Dystrophinopathies provide a unique opportunity to investigate cognitive impairment caused by mutations in a single gene and to analyze the impact of a dysfunctional dystrophin in the complex pathogenesis of cognitive impairment. Among patients with dystrophinopathies, there is a higher rate of cognitive disorders and mental retardation than in the normally developing population [ 16 , 17 ] . In the present study, we found that the patients with DMD and IMD had typically lower average intelligence with a mean IQ of 86.98 ± 15.34, which is 1 SD below the population mean. The large SD reflects the enormous cognitive variation, found in the DMD patient group, whose IQs varied between 53 and 124. The results are consistent with previous studies [ 22 , 24 ] . Our BMD group had an IQ of 85.62 ± 10.40, which is close to some previous reports [ 18 ] . According to our data, there was not a statistically significant difference between the average IQ of patients with DMD, IMD and BMD on the one hand, but on the other hand, the percentage of mentally retarded DMD boys was greater (15.0 vs. 7.0%). The fact that in our study the number of DMD patients was larger than BMD patients shoud also be taken into consideration.

In recent years, our knowledge concerning the function of dystrophin in CNS has expanded. The etiology of cognitive disturbances of patients with dystrophinopathies have been widely investigated [ 9 – 12 , 16 , 17 , 20 , 22 , 23 ] . Over the past few years, short distal dystrophin isoforms (Dp140, Dp71) with major cerebral expression have been discovered. Although Dp140 function is still unclear, we found a significant difference in cognitive performance in patients with a presumably intact dystrophin isoform Dp140 vs. patients in whom this isoform was predicted to be absent in the brain, due to mutations in the regulatory region or translation start-site.
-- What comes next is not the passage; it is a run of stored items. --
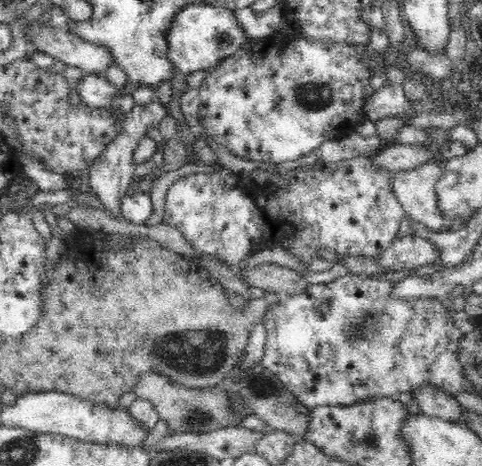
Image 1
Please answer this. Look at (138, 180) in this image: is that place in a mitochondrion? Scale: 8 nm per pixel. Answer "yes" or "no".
no

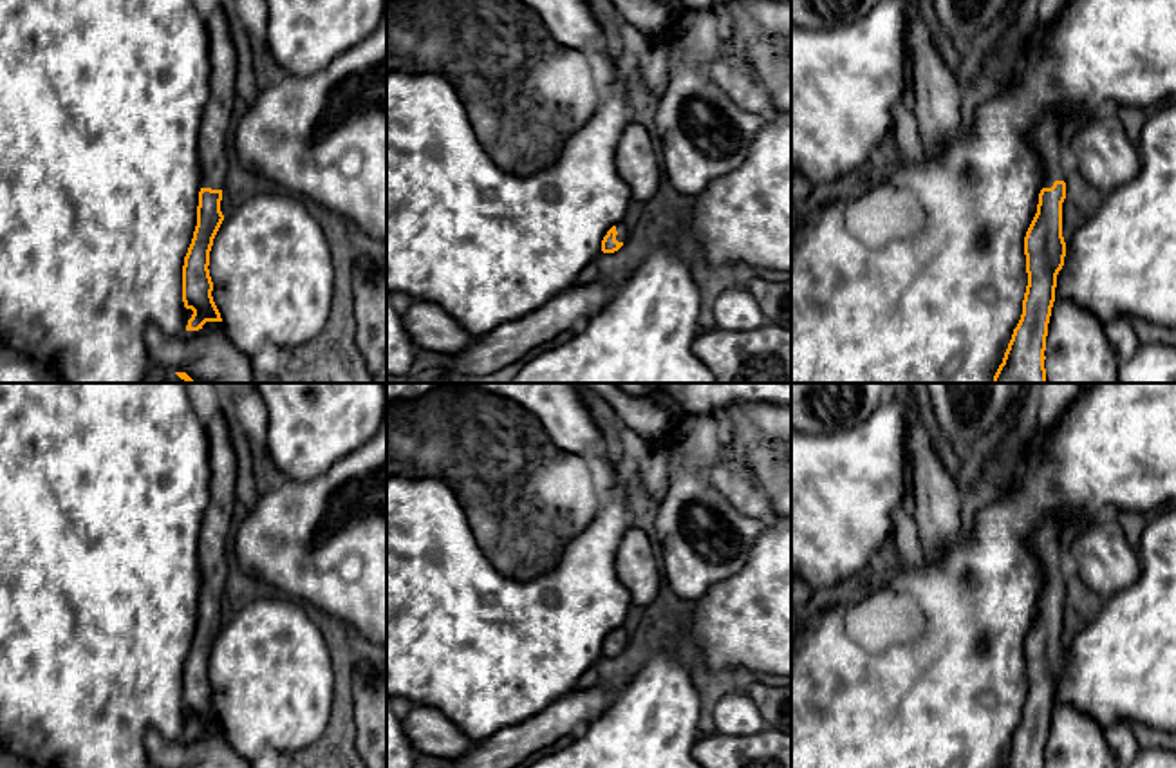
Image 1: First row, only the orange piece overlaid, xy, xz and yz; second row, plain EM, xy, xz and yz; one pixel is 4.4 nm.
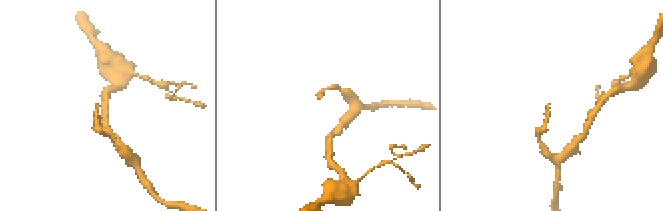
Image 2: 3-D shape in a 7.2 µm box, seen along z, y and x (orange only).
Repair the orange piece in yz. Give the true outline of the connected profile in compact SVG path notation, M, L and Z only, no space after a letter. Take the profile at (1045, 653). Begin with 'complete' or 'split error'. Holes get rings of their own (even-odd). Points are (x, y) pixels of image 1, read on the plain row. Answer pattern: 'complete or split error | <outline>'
split error | M1050 511L1026 539L1044 573L1037 618L1024 642L1028 690L1022 719L1013 734L1003 768L1044 768L1046 741L1055 707L1057 679L1064 670L1062 607L1066 587L1060 573L1062 528L1059 511Z

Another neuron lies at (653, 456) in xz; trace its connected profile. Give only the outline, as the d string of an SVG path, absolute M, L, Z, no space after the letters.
M620 419L618 436L623 455L636 461L639 473L638 490L650 508L667 495L672 475L670 437L676 432L677 426L661 439L647 439Z

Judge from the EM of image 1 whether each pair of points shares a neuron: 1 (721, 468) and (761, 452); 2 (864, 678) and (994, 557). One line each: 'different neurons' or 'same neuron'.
1: different neurons
2: same neuron

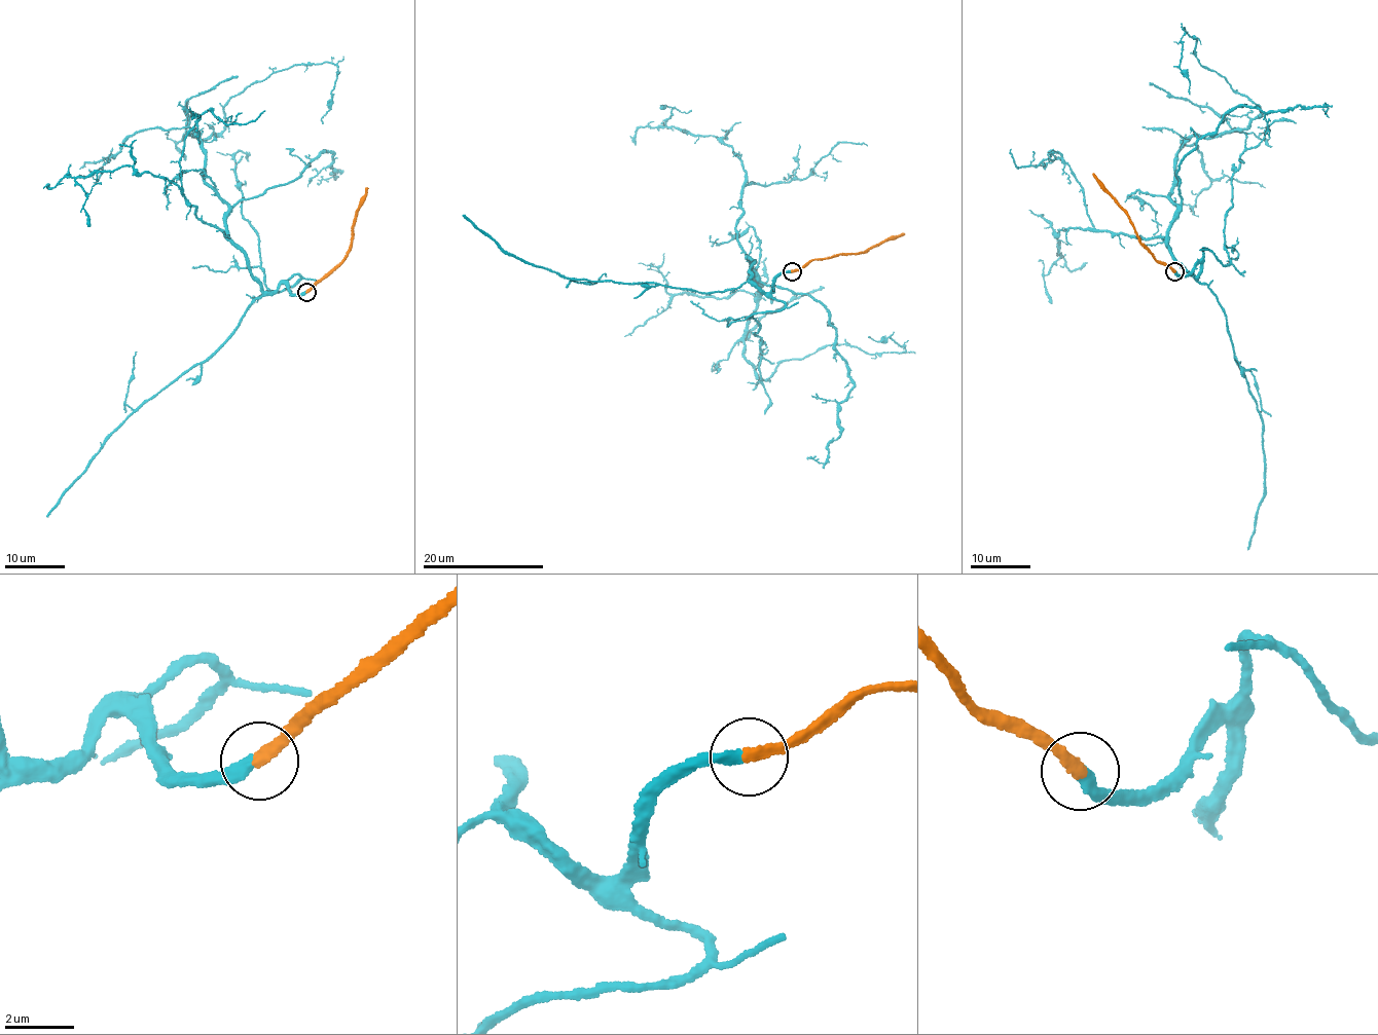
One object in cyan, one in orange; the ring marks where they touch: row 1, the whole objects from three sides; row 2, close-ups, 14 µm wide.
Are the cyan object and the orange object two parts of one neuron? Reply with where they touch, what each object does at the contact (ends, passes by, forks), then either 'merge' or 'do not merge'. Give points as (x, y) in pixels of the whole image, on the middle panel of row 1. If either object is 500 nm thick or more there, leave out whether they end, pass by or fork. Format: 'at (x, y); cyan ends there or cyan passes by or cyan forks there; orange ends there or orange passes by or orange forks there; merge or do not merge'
at (792, 271); cyan ends there; orange ends there; merge

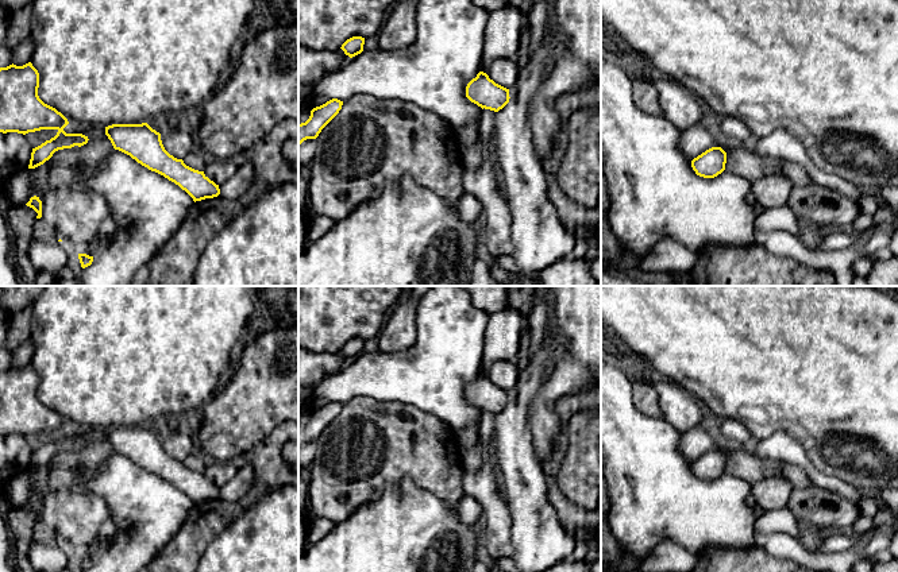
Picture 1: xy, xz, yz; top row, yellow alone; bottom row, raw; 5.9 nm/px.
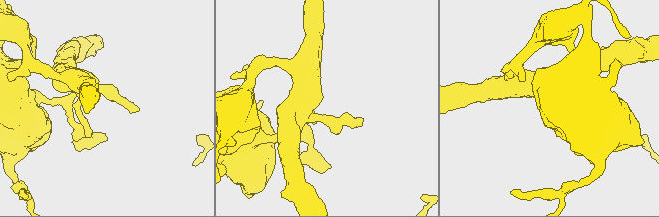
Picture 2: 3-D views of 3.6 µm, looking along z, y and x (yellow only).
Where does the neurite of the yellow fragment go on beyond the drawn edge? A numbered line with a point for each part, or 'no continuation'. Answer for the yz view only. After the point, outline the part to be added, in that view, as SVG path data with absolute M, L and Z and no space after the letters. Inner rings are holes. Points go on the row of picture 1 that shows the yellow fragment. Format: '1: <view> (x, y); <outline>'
no continuation

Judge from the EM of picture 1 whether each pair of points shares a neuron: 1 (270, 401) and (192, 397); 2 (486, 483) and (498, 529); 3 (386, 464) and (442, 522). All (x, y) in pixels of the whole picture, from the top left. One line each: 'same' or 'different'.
1: different
2: same
3: different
Our data showed a significant difference in general cognitive abilities between patients with an intact Dp140 isoform (90.31 ± 12.95) and patients whose deletion was predicted to be incompatible with the formation of an intact Dp140 (78.88 ± 13.98). Moreover, the Dp140[−] population was found to perform more poorly on tests measuring verbal memory, executive functions and attention compared to the Dp140[+] population.

These data support the increasingly recognized role of Dp140 in the cognitive functioning of the brain. The problem with cognitive impairment seems to be more complex. Although two of our patients were brothers, sharing the same defect, deletion of exons 45–53 of the DMD gene and the same social background, their IQ differed by 18 points (83 and 65). Thus, we can suppose there are some modifying factors that should be thoroughly investigated. This is in contrast to the findings of Taylor et al. [ 20 ] , who described good concordance in IQ not only among siblings but also among unrelated patients with the same mutations.

In summary, the findings of the present study demonstrated that the cognitive profiles of patients with dystrophinopathies is characterized by lower general intelligence compared to the healthy population. The frequency of mental retardation is higher in patients with DMD. Defective dystrophin isoforms (in particular Dp140) seem to be one of the major factors, influencing the neuropsychological development and functions in patients with DMD, IMD and BMD.